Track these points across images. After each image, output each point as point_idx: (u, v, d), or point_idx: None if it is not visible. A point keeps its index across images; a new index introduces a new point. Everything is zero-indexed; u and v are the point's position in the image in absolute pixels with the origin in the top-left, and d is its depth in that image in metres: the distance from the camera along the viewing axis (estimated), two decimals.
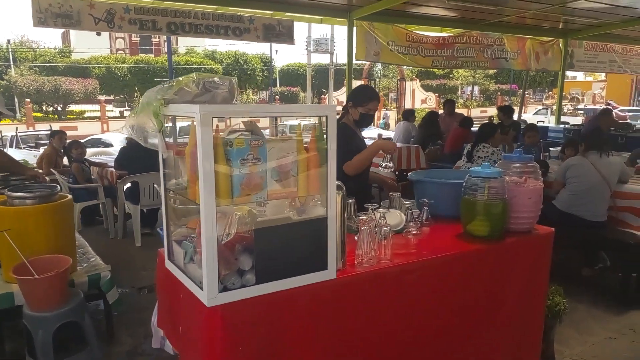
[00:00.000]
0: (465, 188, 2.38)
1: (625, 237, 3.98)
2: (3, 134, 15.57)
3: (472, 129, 7.60)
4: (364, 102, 3.10)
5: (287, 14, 7.99)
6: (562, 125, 10.85)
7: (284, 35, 7.80)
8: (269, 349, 1.82)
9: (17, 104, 26.41)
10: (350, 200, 2.46)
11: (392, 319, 2.10)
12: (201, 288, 1.72)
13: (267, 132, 1.96)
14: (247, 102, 29.04)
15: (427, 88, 34.87)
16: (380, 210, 2.31)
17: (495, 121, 7.83)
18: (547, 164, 4.94)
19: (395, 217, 2.53)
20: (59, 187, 3.19)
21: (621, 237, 4.00)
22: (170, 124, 2.04)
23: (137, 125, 2.00)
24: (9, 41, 29.33)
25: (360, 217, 2.12)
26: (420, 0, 7.48)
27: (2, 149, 3.47)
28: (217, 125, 1.71)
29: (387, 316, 2.08)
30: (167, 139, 2.04)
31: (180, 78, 1.88)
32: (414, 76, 33.71)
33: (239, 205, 1.78)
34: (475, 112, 31.91)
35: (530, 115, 25.28)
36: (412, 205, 2.65)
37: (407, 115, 9.05)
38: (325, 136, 1.78)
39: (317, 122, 1.83)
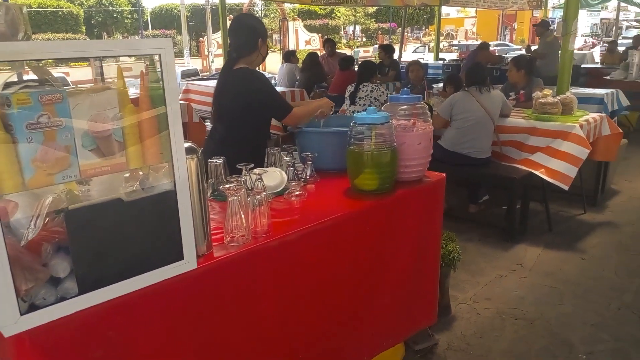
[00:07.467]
0: (351, 137, 2.04)
1: (509, 172, 3.97)
2: None
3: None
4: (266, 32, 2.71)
5: None
6: (440, 62, 11.02)
7: None
8: None
9: None
10: (218, 162, 2.02)
11: (275, 301, 1.74)
12: None
13: None
14: None
15: (310, 28, 34.12)
16: (256, 170, 1.91)
17: (377, 60, 7.64)
18: (431, 106, 4.73)
19: (274, 177, 2.14)
20: None
21: (505, 172, 3.99)
22: None
23: None
24: None
25: (227, 186, 1.68)
26: None
27: None
28: None
29: (268, 300, 1.72)
30: None
31: None
32: (296, 16, 32.73)
33: (53, 188, 1.25)
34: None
35: (409, 53, 25.92)
36: (295, 161, 2.27)
37: (288, 56, 8.54)
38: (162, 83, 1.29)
39: (148, 63, 1.33)
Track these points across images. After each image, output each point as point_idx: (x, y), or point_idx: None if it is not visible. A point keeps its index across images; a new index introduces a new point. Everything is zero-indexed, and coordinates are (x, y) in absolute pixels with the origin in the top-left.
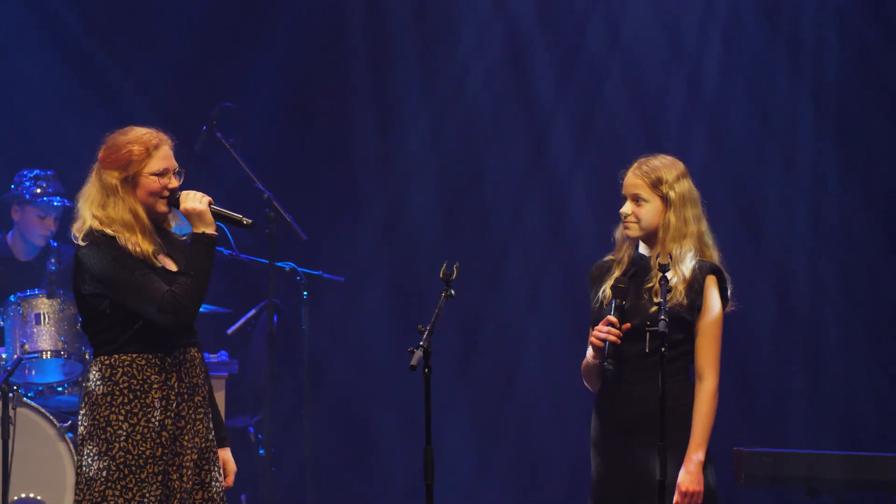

Task requirements: From the records above, print exactly the lines that run from the line with "10: (350, 200, 2.46)" to the line with "32: (414, 76, 33.71)", inclusive.

Written response:
10: (350, 200, 2.46)
11: (392, 319, 2.10)
12: (201, 288, 1.72)
13: (267, 132, 1.96)
14: (247, 102, 29.04)
15: (427, 88, 34.87)
16: (380, 210, 2.31)
17: (495, 121, 7.83)
18: (547, 164, 4.94)
19: (395, 217, 2.53)
20: (59, 187, 3.19)
21: (621, 237, 4.00)
22: (170, 124, 2.04)
23: (137, 125, 2.00)
24: (9, 41, 29.33)
25: (360, 217, 2.12)
26: (420, 0, 7.48)
27: (2, 149, 3.47)
28: (217, 125, 1.71)
29: (387, 316, 2.08)
30: (167, 139, 2.04)
31: (180, 78, 1.88)
32: (414, 76, 33.71)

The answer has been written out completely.